Pretoria: South Africa remains committed to regional economic integration in Africa and the country's economic policy will continue to promote free trade in the continent. This was a message from International Relations and Cooperation Minister Maite Nkoana-Mashaba during her department's Budget Vote on Thursday, 22 April 2010.
She said South Africa's work, as part of the Southern African Development Community (SADC) should build on the free trade arrangement achieved in 2008 by focusing on boosting regional production capacity and facilitate cross border trade.
"We also believe the time has come to extend preferential markets across Southern and Eastern Africa through the Tripartite Free Trade Area that will draw together SADC and East African Community," Nkoana-Mashabane said.
The work of the African Union (AU) should be complemented by strong bilateral relations which are focused on tangible results with other African countries. "To this end, we are currently strengthening our bilateral mechanisms to ensure that they work better for our mutual benefit," she said.
In another milestone, regional leaders took a decision recently to integrate the NEPAD (New Partnership for Africa's Development) into the AU and establish the NEPAD Planning and Coordinating Agency (NPCA) as a technical body of the AU. The new structure would focus on the implementation of the NEPAD programme.

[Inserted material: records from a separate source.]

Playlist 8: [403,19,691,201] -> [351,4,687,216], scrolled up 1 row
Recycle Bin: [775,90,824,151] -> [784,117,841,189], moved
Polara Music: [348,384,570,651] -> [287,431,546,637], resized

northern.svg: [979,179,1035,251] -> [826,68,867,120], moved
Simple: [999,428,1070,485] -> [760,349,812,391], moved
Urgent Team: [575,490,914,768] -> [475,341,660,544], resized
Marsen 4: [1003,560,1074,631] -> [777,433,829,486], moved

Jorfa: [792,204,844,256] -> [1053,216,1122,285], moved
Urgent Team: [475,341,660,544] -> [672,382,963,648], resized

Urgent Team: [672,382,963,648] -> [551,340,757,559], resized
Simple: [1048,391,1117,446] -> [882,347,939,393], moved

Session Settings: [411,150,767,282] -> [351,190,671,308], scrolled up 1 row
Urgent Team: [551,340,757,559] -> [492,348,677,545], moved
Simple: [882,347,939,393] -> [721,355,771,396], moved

It will give focused attention to the implementation of the regional integration programs and projects whilst the Africa Union Commission will continue to deal with policy and serve as the secretariat of the AU.

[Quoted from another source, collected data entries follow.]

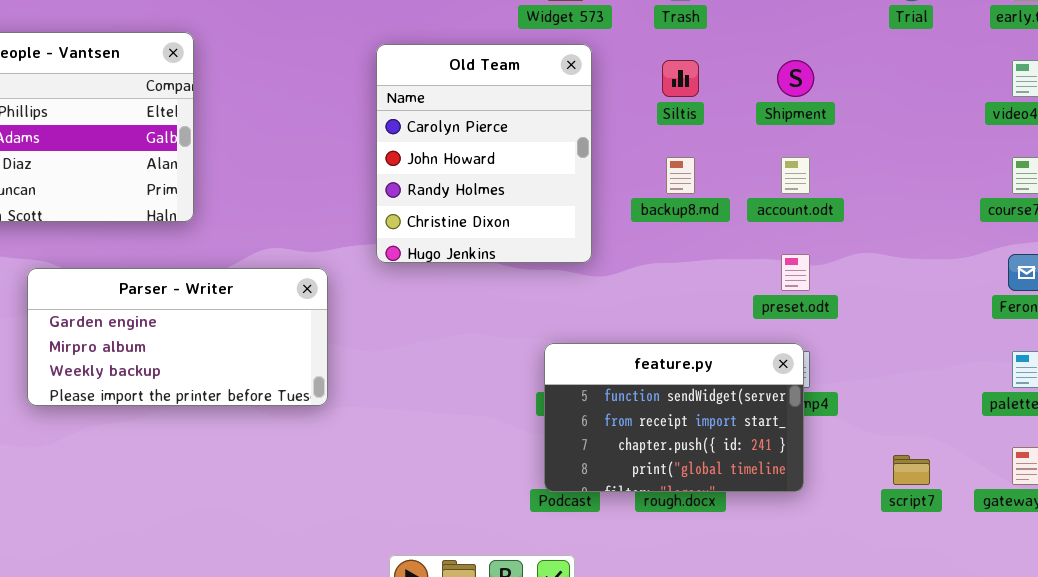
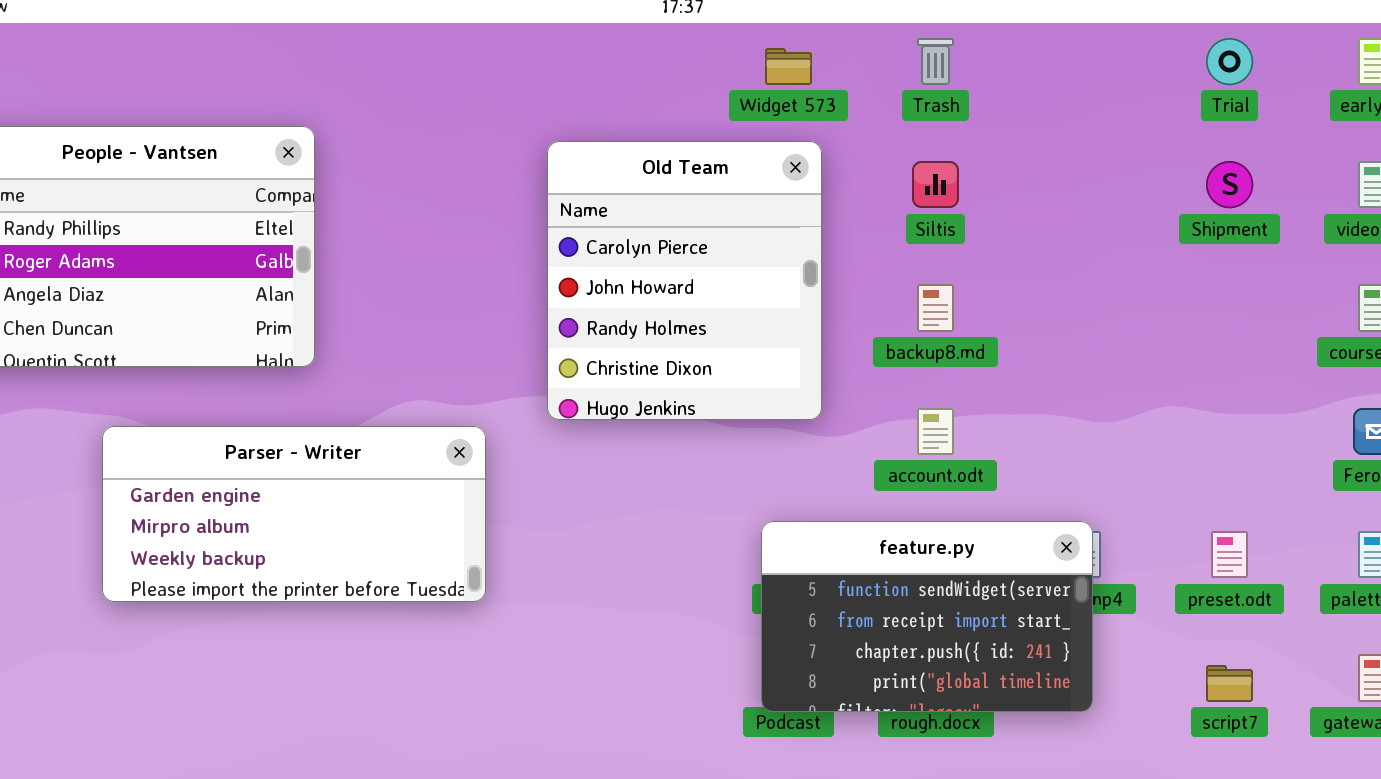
Shipment: [777,60,814,97] -> [1206,161,1253,208], moved
account.odt: [781,157,810,194] -> [917,408,954,455], moved
preset.odt: [781,254,810,291] -> [1211,531,1248,578], moved

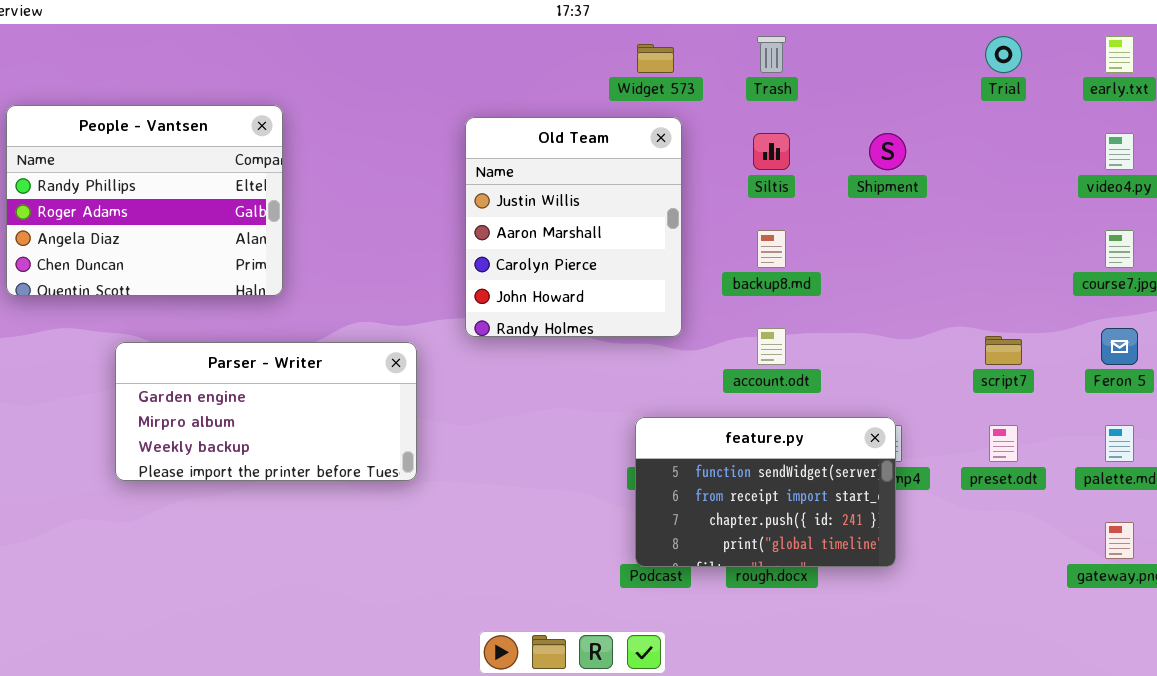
Old Team: [547,141,822,420] -> [465,117,682,337], scrolled up 2 rows
Shipment: [1206,161,1253,208] -> [869,133,906,170], moved
script7: [1206,665,1253,702] -> [985,336,1022,365], moved

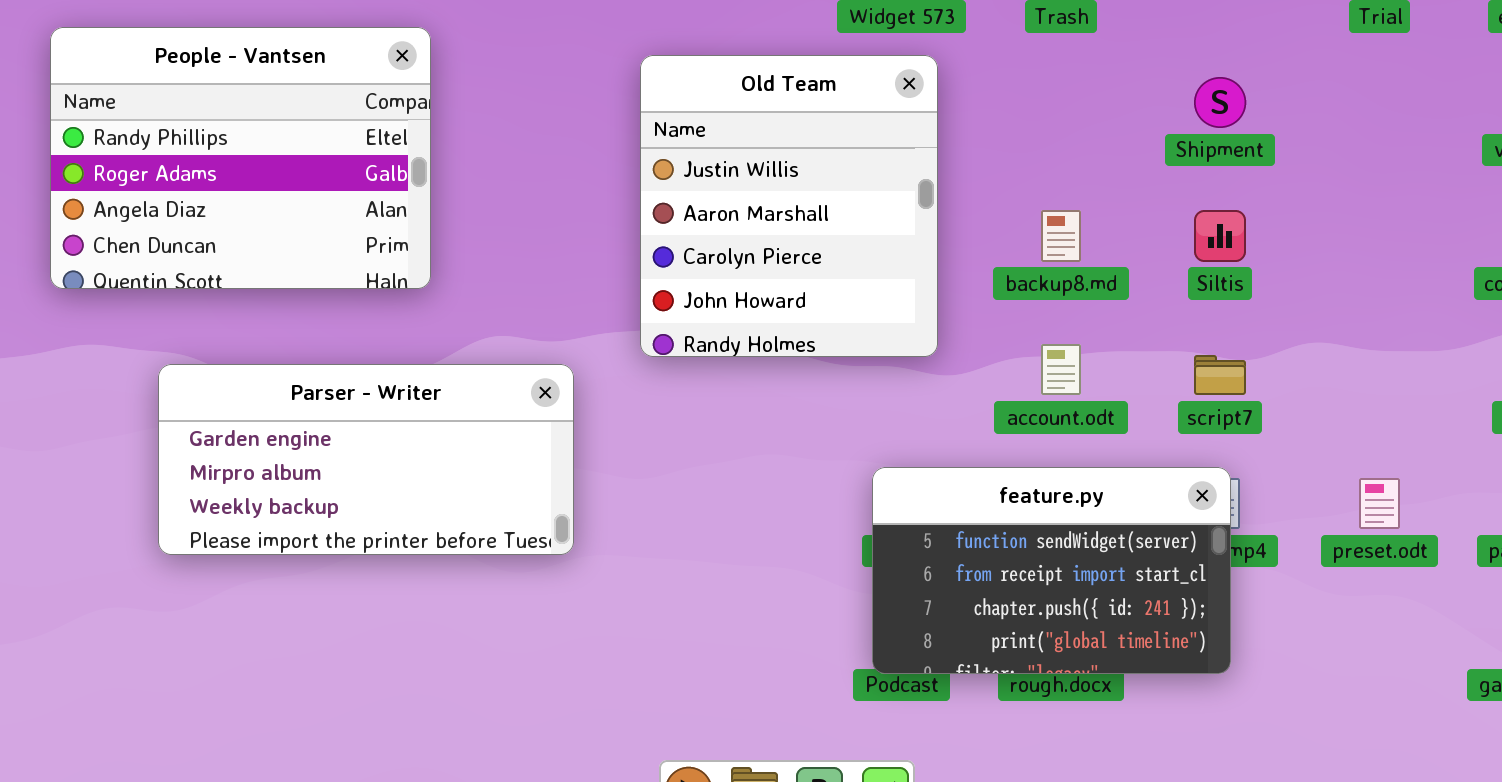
People - Vantsen: [6,105,283,296] -> [50,27,431,289], moved
Siltis: [753,133,790,170] -> [1194,210,1246,262], moved
script7: [985,336,1022,365] -> [1194,355,1246,395], moved

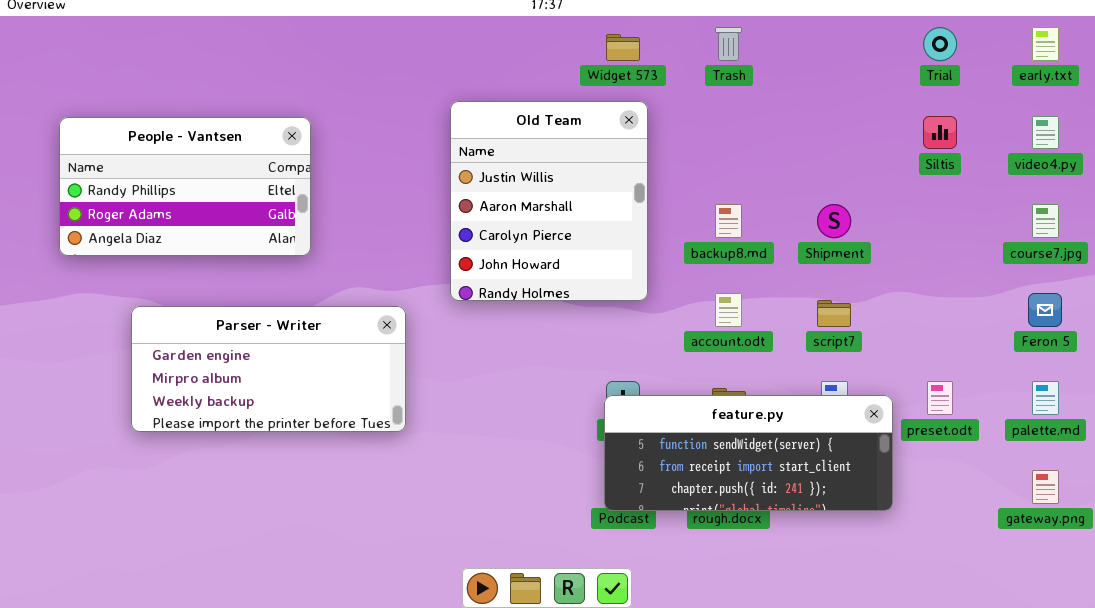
People - Vantsen: [50,27,431,289] -> [59,117,311,256], resized
Shipment: [1194,77,1246,128] -> [817,204,851,238], moved
Siltis: [1194,210,1246,262] -> [923,116,957,149], moved
feature.py: [872,467,1231,674] -> [604,395,893,511], resized

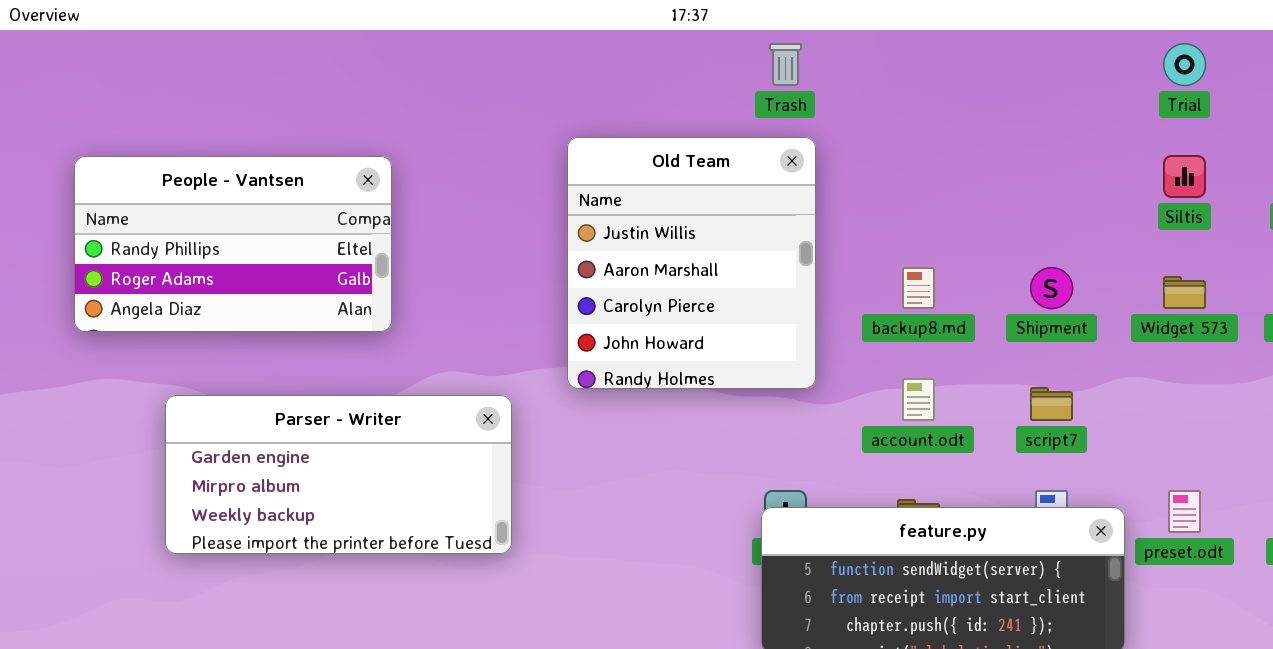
Trash: [715,27,742,61] -> [769,43,802,86], moved
Widget 573: [606,34,640,61] -> [1163,276,1206,309], moved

Nkoana-Mashabane said the establishment of the Pan-African Parliament (PAP), operating from Midrand, was a step forward in giving all the people of Africa a voice in the running of the affairs of the continent. "As provided for in its founding protocol, the PAP has to be transformed from a consultative to a legislative body. In transforming the PAP we will need to take into account its experience and history since its establishment in March 2004 with the view to building a strong, efficiently run and effective PAP at the service of the African people," she said.

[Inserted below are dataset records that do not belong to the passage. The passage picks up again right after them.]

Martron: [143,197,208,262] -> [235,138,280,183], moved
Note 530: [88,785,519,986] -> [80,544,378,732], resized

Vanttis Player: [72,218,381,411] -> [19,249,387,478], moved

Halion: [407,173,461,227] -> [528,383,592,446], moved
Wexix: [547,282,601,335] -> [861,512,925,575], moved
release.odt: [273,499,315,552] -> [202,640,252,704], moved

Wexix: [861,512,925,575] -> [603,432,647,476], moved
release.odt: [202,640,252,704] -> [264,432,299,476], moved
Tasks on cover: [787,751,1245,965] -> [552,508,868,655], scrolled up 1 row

She acknowledged that a lot still needed to be done to bring about stability in most of the continent's countries.
"The gains we have made on the continent have not been without setbacks, especially in the area of peace and security, including the resurgence of coups and other forms of unconstitutional change of government.
"We are unanimous in the African Union on the urgent need for the strengthening of our response to situations of unconstitutional change of government, and close loopholes in our existing instruments and mechanisms," she said.
The African Union has declared 2010 as the "Year of Peace and Security in Africa", and Nkoana-Mashabane said South Africa will redouble its efforts in the resolution of conflicts on the continent.